• [Assignment]:
Reproduction without pictures: print every entry precisely as written.
[Opening Material shown section]
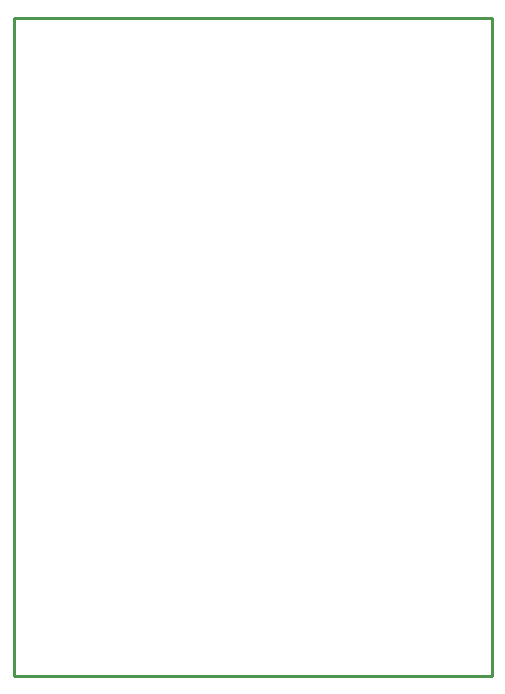
<source format=gm1>
G04*
G04 #@! TF.GenerationSoftware,Altium Limited,Altium Designer,20.1.12 (249)*
G04*
G04 Layer_Color=16711935*
%FSLAX25Y25*%
%MOIN*%
G70*
G04*
G04 #@! TF.SameCoordinates,D38EF606-D903-4ADC-9098-C18FB5F004BE*
G04*
G04*
G04 #@! TF.FilePolarity,Positive*
G04*
G01*
G75*
%ADD11C,0.00984*%
D11*
X0Y0D02*
Y219488D01*
X159449D01*
X159449Y0D01*
X0D02*
X159449D01*
M02*

</source>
[Closing Material shown section]
• [Task output]:
<source format=gm1>
G04*
G04 #@! TF.GenerationSoftware,Altium Limited,Altium Designer,20.1.12 (249)*
G04*
G04 Layer_Color=16711935*
%FSLAX25Y25*%
%MOIN*%
G70*
G04*
G04 #@! TF.SameCoordinates,D38EF606-D903-4ADC-9098-C18FB5F004BE*
G04*
G04*
G04 #@! TF.FilePolarity,Positive*
G04*
G01*
G75*
%ADD11C,0.00984*%
D11*
X0Y0D02*
Y219488D01*
X159449D01*
X159449Y0D01*
X0D02*
X159449D01*
M02*

</source>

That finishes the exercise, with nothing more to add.